Sometimes the week goes. A funeral that took three days. A pastoral crisis that ate Tuesday and Wednesday. A session meeting that ran past midnight. By Friday morning the calendar is recovering and the sermon is not started. This is a Friday-morning problem, and there is a protocol for it.
The protocol is not how to write a great sermon. It is how to write a sermon you can preach without flinching, when the time you have left is forty hours, you also need to sleep, and you would like to see your family.
Friday morning, hour one: triage
Pick the passage if it is not already chosen. Read it three times. Write down what it is about, in one sentence. Write down what it is not about, in one sentence.
Now decide whether you are going to preach this passage at the depth you would have wanted, or whether you are going to preach a smaller, more contained sermon on this passage that you can actually finish honestly. The honest answer in a Friday-morning week is almost always the second.
A smaller sermon is not a worse sermon. It is a sermon with fewer moves, each made well. A larger sermon attempted in a compressed week is an unfinished sermon delivered as if it were finished. The congregation can feel the difference.
Friday morning, hour two: the spine
Pick the angle — expository, topical, or narrative — and write five lines for the spine. Hook, central claim, two supporting moves, application.
Five lines is the test. If you cannot get to five lines because the passage is bigger than that, your sermon is bigger than you have time to write. Narrow the focus. Pick a smaller piece of the passage. Trust that the rest will keep until next time.
Friday afternoon: research the spine, not the passage
In a normal week you research the passage and the spine emerges from the research. In a Friday-morning week the order is reversed: you have a spine, and you research what the spine needs and nothing else.
Open a commentary. Verify the lexical claim that the spine depends on. Verify the historical claim that the spine depends on. Open the cross-reference that the spine depends on and read it in context.
What you do not do is open three commentaries and read broadly. Broad reading produces options, and you do not have time to choose between options. You have a spine. Research the spine.
Friday evening: the manuscript
Write the sermon to the spine. Stay close to the text. Use one illustration, preferably from inside the passage. Resist the urge to add a doctrinal aside, a clever cross-reference, or a second illustration "while you are at it." A clean, narrow sermon is better than a wide one with rough edges.
Print it. Stop. Eat dinner.
Saturday morning: the audit
Read the manuscript with a pen. For every claim that depends on lexical, historical, or cross-reference work — the verification line. Have you personally checked the source? If yes, mark it. If no, check it now or cut it.
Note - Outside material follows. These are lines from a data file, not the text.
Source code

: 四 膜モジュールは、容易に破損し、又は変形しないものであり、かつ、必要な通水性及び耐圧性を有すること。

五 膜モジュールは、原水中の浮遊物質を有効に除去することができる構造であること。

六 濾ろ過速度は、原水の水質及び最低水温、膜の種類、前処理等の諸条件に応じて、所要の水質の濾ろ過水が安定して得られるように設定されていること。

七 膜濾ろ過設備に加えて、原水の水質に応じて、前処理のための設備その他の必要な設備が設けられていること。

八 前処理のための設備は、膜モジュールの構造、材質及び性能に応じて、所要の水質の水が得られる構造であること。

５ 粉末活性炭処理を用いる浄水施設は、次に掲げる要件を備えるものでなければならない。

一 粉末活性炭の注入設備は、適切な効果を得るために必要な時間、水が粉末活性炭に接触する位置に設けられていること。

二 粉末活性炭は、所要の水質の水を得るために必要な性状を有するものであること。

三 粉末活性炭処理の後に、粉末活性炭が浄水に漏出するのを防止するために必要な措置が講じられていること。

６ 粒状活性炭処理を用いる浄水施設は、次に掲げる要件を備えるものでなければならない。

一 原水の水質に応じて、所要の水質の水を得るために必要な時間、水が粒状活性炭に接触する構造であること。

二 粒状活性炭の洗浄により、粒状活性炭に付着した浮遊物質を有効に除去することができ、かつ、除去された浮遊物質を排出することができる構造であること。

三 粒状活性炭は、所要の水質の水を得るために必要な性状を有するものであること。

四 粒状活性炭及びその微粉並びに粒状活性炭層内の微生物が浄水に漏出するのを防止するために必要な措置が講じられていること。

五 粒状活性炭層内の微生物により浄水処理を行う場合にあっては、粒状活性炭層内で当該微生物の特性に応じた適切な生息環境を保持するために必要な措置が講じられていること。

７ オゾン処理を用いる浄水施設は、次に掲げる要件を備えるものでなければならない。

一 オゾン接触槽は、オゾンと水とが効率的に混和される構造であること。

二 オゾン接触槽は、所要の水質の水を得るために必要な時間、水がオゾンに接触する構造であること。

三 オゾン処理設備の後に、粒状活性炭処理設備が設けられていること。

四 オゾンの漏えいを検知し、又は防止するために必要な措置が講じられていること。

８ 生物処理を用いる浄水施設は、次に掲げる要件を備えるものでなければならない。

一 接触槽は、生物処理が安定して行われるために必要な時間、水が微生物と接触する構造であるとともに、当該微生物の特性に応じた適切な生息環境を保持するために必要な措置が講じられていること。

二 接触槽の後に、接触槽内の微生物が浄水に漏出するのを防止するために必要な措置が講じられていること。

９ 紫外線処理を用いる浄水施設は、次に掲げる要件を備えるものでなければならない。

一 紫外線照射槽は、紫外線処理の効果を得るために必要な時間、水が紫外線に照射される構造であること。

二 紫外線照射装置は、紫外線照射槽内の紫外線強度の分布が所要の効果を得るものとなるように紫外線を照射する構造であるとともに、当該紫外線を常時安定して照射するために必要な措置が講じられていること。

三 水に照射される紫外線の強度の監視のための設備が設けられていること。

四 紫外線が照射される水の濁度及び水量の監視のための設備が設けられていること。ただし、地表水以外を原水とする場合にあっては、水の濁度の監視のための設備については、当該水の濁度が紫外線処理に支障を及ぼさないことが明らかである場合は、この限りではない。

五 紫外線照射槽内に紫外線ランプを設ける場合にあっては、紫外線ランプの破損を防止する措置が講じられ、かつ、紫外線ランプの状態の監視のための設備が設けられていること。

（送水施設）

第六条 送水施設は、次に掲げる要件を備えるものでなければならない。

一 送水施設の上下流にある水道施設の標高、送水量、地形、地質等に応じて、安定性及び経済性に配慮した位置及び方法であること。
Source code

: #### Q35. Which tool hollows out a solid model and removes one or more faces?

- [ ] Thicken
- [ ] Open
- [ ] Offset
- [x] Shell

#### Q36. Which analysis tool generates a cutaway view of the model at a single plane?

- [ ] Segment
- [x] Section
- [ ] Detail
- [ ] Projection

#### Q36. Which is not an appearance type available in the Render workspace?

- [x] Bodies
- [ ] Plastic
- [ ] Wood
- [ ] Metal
Read the manuscript aloud. Fix what does not work in the mouth.
Sunday morning
Hot shower. Read it aloud one more time. Trust the work.
A Friday-morning week produces a Friday-morning sermon. That sermon, prepared with this protocol, is honest, defensible, and worthy of your congregation. It is not the sermon you would have written with a full week. It is the sermon the week gave you, and it is enough.